● Excerpt to read
- Developer: Syn Sophia
- Publisher: Nintendo
- Directors: Azusa Tajima Yurie Hattori Hideyuki Ikeda
- Producers: Hitoshi Yamagami Shuji Yoshida
- Composer: Atsuhiro Motoyama
- Platform: Nintendo DS
- Release: JP: October 23, 2008; EU: October 23, 2009; NA: November 2, 2009; AU: November 19, 2009;
- Genre: Simulation
- Mode: Single-player

= Style Savvy =

2008 video game

Style Savvy, known as Nintendo presents: Style Boutique in the PAL region and as in Japan, is a fashion video game developed by Syn Sophia and published by Nintendo. It was released for the Nintendo DS on October 23, 2008, in Japan, on October 23, 2009, in Europe, and November 2, 2009, in North America. The game is followed up by three sequels for the Nintendo 3DS called Style Savvy: Trendsetters, Style Savvy: Fashion Forward, and Style Savvy: Styling Star.

==Gameplay==

Style Savvy is played by holding the DS sideways and primarily utilizes the touch screen for input. The main gameplay loop consists of buying clothing, then selling it to customers at the player's boutique based on their tastes. The boutique can also be managed by changing the music and interior, creating ads to send to customers, holding sales, and dressing mannequins. There are various other activities available, including customizing the player character's hair and makeup, getting their picture taken during outings, and advancing the game's story by participating in fashion contests. The activities, customers, and clothing available are determined by the system date when the game is launched.

Style Savvy is a primarily single-player game with local multiplayer features. Using the DS's wireless communication features, players can visit other players' boutiques, trade flyers, and compete against one another in fashion contests. During the service life of Nintendo Wi-Fi Connection, players could also open a separate shop for online play and visit other players' shops.

● Source material
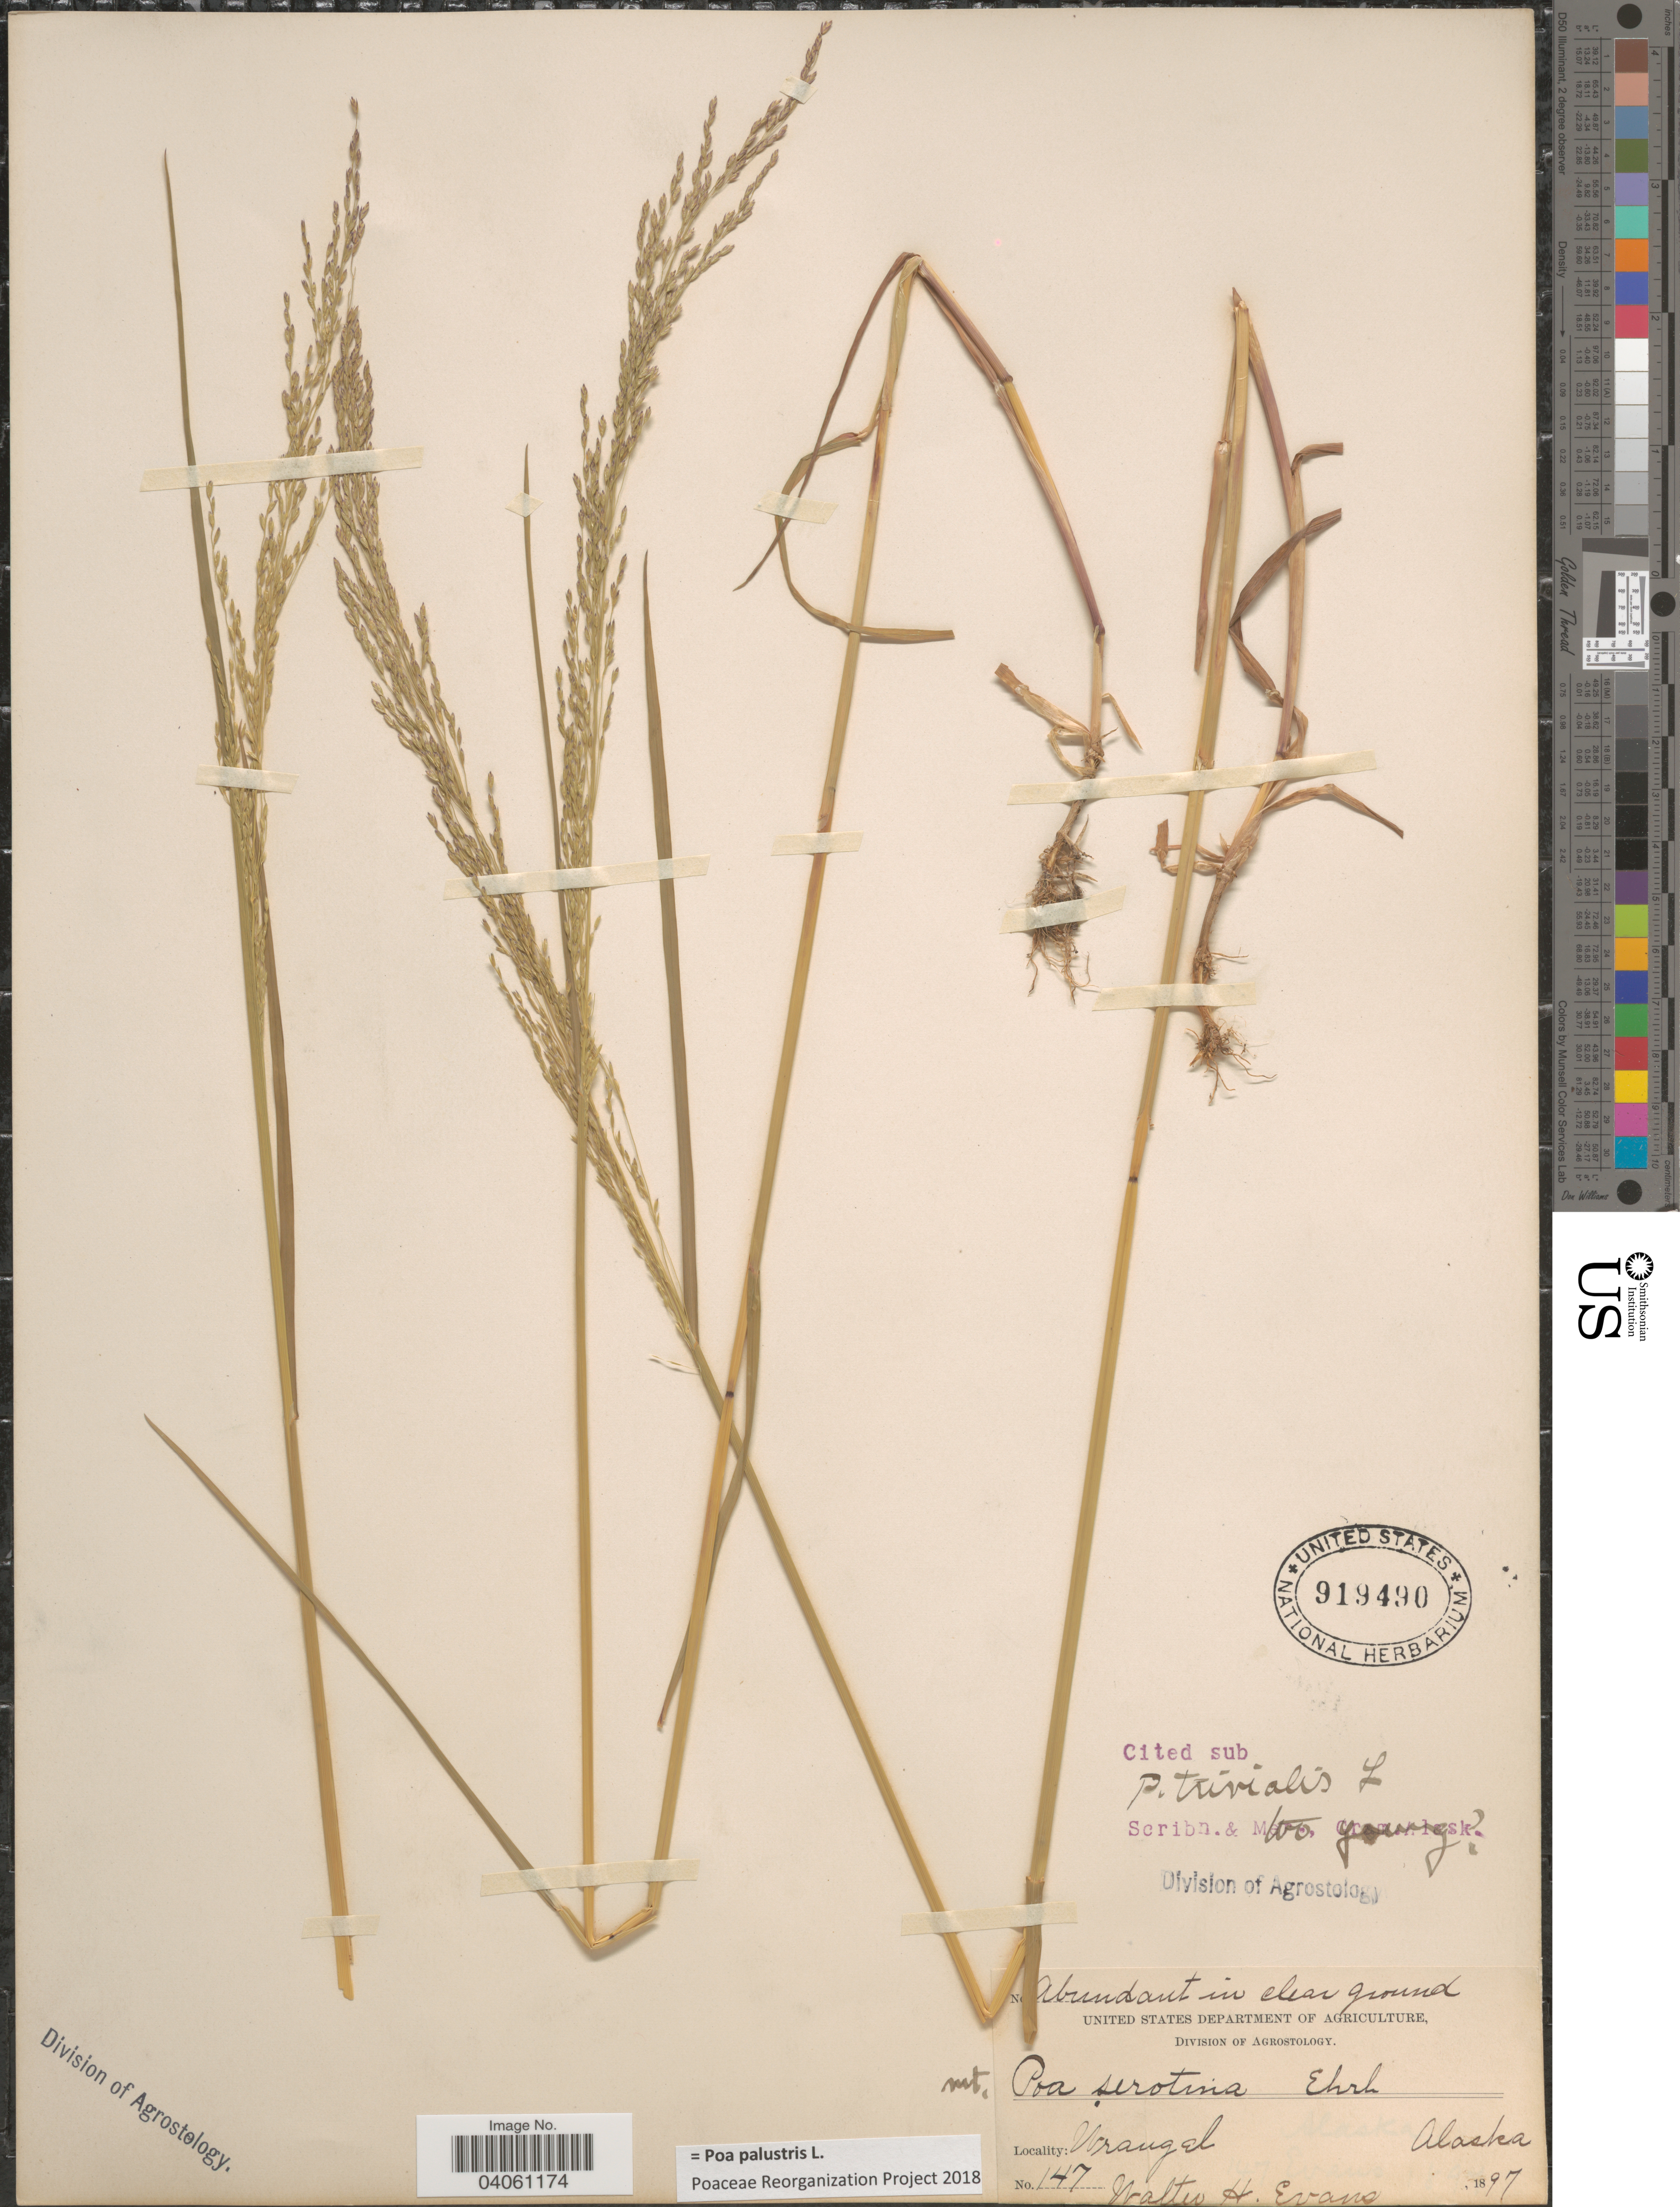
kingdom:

● Goal
Resume writing the Style Savvy article, starting right after its final sentence. The data has no part in this work.

● Task result
==Characters==
- Dominic (美也)
The owner of the character's shop. He is the only male character along with Godfrey. He is rich and is able to upgrade the player's shop.
- Grace (アキ)
She is the players' employer at the start of the game and works with her in Dominic's shop ("Strata" in the North American version and "Primavera" in the European version). Once the player owns their own boutique, she is able to give them advice.
- Renee (ライ)
An employee at the start of the game in Strata, she later works in the player's boutique.
- Libby (アヤメ)
Photographer/paparazzi. She'll take pictures of your character after winning a fashion contest or when on an outing. In the NA version, she is Godfrey's granddaughter.
- Roccoco (波里夫)
At the top of the fashion ladder, she also hosts the fashion contests.
- Felicity
Editor of the nuances magazine. Interviews the character when she wins a fashion contest (only once a month).
- Eunice (雪治)
Dominic's maid. She will visit the player's shop if their character wears the exact clothes she does.
- Didi (ソラ)
She owns the hair salon and is able to change the player character's hair. Will visit the player's shop and wear the purchased outfit in her salon.
- Olivia (マリエ)
She owns the beauty salon, where makeup can be purchased and eyebrows styled. Will visit the player's shop and wear the purchased outfit in her salon.

== Reception ==

Style Savvy received "mixed or average reviews" according to Metacritic. It also—despite the lack of features compared to its sequels—has an addictive gameplay loop, and is refreshing if you are a fan of fashion according to Nintendo Life.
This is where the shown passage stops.